抜粋本文:
════════════════

C460形標準局における予備電源装置の設計について処置を要求したもの


C460形標準局における予備電源装置の設計について処置を要求したもの

(昭和51年11月16日付け51検第438号 日本電信電話公社総裁あて)

 日本電信電話公社が昭和50年度中にC460形標準局(注) 213局の開局に伴う工事に支給して設置した予備電源装置(支給総額5億7945万余円)について検査したところ、次のとおり、設計の基準が実情に適合していなかったため、不経済な結果になっている点が見受けられた。

 すなわち、これらの予備電源装置は、電力会社から供給を受けている電気が停電した場合に電話交換機等を動作させるための電源装置として蓄電池を設置したものであるが、その容量規格の設計についてみると、同公社施設局が42年9月に制定した電気通信技術標準実施方法C460形自動交換機用電源装置設計(以下「標準設計」という。)において、設計作業の省力化を図るため、開局15年後の予測加入数等により計算した所要電流(以下単に「所要電流」という。)に応じ、3段階に区分した容量規格(120A(アンペア)以下にあっては1320AHPS形、120Aを超え400A以下にあっては、3年後の所要電流の大きさに応じ1980AHPS形又は2860AHEP形)を設定し、この中から設置局の所要電流に対応するものを選択することとされているので、上記213局の新設工事を担当した各電気通信局等においては、いずれもこの基準に従って、設置する蓄電池の容量を決定している。

 しかし、標準設計において1,320AH(アンペアアワー)を蓄電池の最下位容量と定めているため、必要とする蓄電池の容量が小さいのに、基準どおりの1,320AHのものを設置することとなったものなど、実際に必要とする容量の蓄電池より上位容量の蓄電池を設置することとなったものが76局(予備電源装置支給総額1億8179万余円)について見受けられ、これらについて必要な容量の蓄電池を設置したとすれば約5700万円程度節減できたと認められる。

════════════════

利用可能データ:
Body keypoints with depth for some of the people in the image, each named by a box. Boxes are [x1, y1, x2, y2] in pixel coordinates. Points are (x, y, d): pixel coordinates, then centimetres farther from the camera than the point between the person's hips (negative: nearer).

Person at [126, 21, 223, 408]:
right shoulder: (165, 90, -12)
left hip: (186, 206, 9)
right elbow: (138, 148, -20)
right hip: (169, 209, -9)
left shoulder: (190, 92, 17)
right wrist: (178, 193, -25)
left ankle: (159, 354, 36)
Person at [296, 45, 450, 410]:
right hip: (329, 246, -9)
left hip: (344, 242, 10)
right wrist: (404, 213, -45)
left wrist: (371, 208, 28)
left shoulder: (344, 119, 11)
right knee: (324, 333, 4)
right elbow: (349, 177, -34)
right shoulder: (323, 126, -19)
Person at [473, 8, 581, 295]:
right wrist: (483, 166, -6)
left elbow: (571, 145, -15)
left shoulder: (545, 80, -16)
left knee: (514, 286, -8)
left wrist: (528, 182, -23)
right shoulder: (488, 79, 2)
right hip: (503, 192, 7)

════════════════

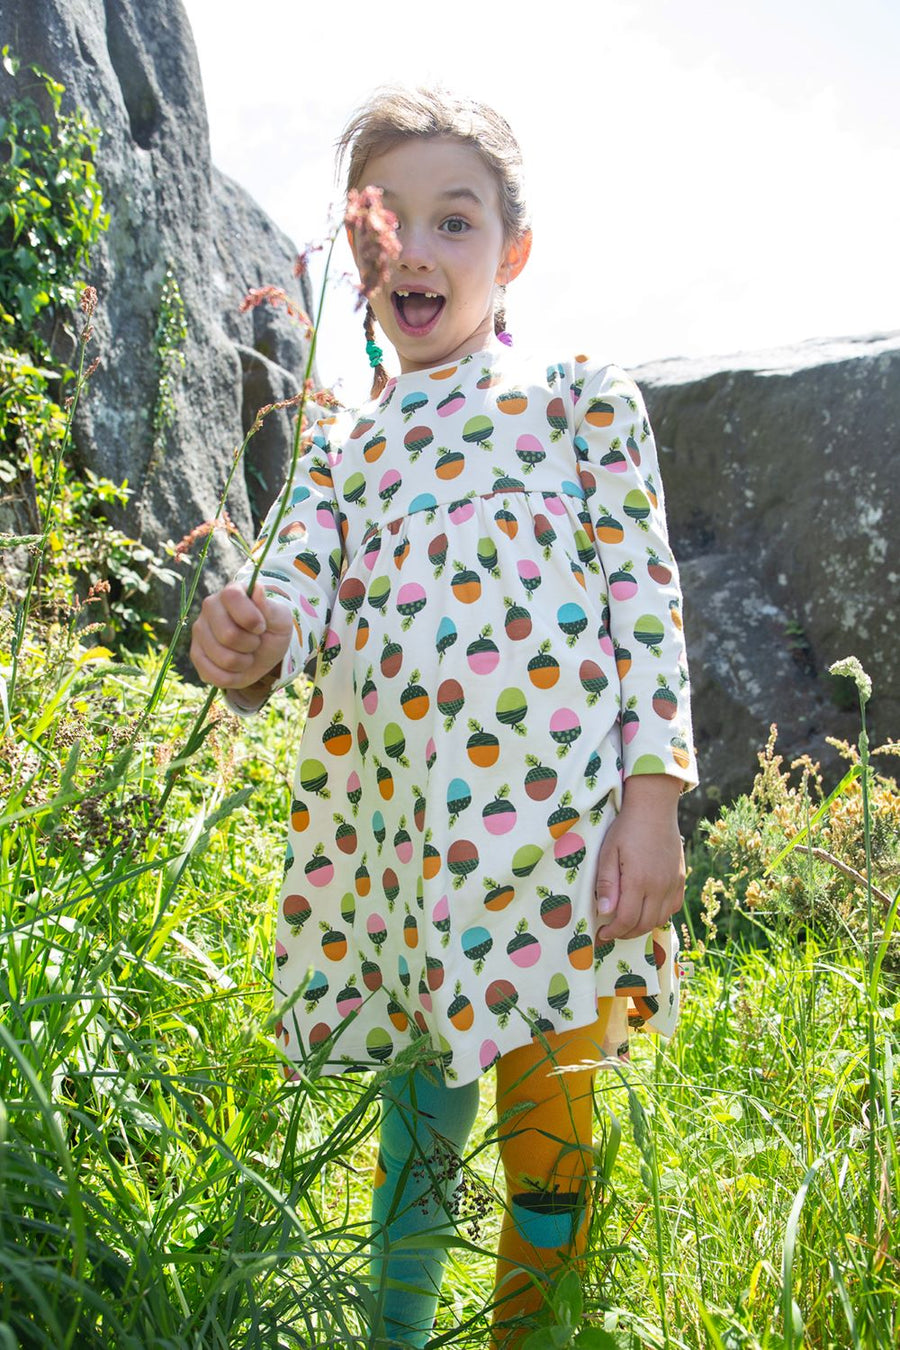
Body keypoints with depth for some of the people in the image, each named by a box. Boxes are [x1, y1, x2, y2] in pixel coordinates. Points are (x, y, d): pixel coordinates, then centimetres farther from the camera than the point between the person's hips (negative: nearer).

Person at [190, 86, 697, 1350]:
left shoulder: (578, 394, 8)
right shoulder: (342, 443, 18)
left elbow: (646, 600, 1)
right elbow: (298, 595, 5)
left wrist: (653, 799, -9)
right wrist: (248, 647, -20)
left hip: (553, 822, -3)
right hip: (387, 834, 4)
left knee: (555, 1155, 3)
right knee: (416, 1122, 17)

════════════════

作業指示 1: 予備電源装置に関する抜粋本文のうち、「しかし、標準設計において1,320AH(アンペアアワー)」から「程度節減できたと認められる。」までのすべてを、一字も変えずに複写してください。
作業指示 2:
抜粋本文に基づき、次の問いにそれぞれ答えてください。
(a) 同公社施設局が標準設計を制定したのはいつですか。
(b) 実際に必要とする容量より上位容量の蓄電池を設置することとなったものは何局ですか。
(c) 必要な容量の蓄電池を設置したとすれば、どの程度節減できたと認められていますか。

解答欄 1:
しかし、標準設計において1,320AH(アンペアアワー)を蓄電池の最下位容量と定めているため、必要とする蓄電池の容量が小さいのに、基準どおりの1,320AHのものを設置することとなったものなど、実際に必要とする容量の蓄電池より上位容量の蓄電池を設置することとなったものが76局(予備電源装置支給総額1億8179万余円)について見受けられ、これらについて必要な容量の蓄電池を設置したとすれば約5700万円程度節減できたと認められる。

解答欄 2:
(a) 42年9月
(b) 76局
(c) 約5700万円程度